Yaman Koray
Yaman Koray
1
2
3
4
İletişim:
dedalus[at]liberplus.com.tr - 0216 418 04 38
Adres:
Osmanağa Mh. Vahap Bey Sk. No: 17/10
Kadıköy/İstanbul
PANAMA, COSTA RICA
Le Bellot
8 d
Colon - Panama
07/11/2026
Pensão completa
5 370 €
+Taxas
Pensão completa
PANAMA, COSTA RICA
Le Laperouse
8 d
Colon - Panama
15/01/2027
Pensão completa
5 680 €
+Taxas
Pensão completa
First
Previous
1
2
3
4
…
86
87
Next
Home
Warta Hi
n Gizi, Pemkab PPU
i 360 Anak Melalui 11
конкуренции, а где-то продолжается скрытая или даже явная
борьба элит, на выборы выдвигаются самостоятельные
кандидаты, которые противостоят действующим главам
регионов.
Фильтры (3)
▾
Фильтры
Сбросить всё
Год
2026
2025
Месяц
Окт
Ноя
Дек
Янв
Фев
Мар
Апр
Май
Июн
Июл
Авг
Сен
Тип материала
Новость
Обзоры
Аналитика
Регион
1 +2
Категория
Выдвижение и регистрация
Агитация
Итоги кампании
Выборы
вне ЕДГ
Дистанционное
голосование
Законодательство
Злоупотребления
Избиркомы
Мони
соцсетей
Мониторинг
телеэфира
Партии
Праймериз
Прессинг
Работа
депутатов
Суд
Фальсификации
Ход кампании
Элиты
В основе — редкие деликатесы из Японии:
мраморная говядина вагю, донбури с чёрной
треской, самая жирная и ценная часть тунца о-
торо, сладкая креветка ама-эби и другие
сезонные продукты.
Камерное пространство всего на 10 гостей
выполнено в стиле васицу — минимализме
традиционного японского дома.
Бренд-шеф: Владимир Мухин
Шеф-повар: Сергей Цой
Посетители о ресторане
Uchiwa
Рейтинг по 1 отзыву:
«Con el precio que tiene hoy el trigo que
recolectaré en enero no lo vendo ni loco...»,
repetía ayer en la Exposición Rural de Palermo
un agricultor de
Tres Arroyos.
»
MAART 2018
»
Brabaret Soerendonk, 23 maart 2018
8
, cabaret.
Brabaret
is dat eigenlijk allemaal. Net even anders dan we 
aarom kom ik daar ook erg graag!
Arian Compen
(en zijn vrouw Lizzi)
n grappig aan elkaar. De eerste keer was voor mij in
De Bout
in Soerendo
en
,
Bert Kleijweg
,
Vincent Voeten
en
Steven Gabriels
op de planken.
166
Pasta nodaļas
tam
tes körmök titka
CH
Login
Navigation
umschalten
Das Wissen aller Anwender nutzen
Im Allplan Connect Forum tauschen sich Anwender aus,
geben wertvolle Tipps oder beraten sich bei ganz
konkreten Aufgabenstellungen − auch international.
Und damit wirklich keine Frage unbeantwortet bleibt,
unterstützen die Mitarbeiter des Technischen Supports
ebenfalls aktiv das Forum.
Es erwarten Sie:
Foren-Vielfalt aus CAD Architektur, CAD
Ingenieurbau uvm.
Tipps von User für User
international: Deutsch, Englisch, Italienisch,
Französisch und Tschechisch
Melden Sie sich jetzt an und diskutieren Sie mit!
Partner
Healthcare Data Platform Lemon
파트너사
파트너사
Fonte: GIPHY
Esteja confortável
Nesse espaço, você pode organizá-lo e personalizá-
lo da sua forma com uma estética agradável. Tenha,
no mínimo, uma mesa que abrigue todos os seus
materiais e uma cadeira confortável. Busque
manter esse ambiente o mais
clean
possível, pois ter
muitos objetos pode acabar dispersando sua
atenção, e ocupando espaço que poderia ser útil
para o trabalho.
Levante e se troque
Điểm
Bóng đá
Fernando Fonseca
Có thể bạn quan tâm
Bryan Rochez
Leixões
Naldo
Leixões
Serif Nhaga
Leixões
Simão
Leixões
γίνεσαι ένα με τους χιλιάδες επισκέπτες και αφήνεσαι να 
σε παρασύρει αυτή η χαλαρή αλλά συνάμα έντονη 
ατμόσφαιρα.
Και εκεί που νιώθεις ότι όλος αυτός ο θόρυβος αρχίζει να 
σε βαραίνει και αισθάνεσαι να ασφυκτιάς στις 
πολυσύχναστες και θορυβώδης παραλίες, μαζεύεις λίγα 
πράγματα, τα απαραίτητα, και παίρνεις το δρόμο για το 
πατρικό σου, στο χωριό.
————————
» WORK ITEM
Reproduce the records above exactly, from the first line through the line containing "борьба элит, на", and output nothing else.

» WRITTEN ANSWER
Yaman Koray
Yaman Koray
1
2
3
4
İletişim:
dedalus[at]liberplus.com.tr - 0216 418 04 38
Adres:
Osmanağa Mh. Vahap Bey Sk. No: 17/10
Kadıköy/İstanbul
PANAMA, COSTA RICA
Le Bellot
8 d
Colon - Panama
07/11/2026
Pensão completa
5 370 €
+Taxas
Pensão completa
PANAMA, COSTA RICA
Le Laperouse
8 d
Colon - Panama
15/01/2027
Pensão completa
5 680 €
+Taxas
Pensão completa
First
Previous
1
2
3
4
…
86
87
Next
Home
Warta Hi
n Gizi, Pemkab PPU
i 360 Anak Melalui 11
конкуренции, а где-то продолжается скрытая или даже явная
борьба элит, на выборы выдвигаются самостоятельные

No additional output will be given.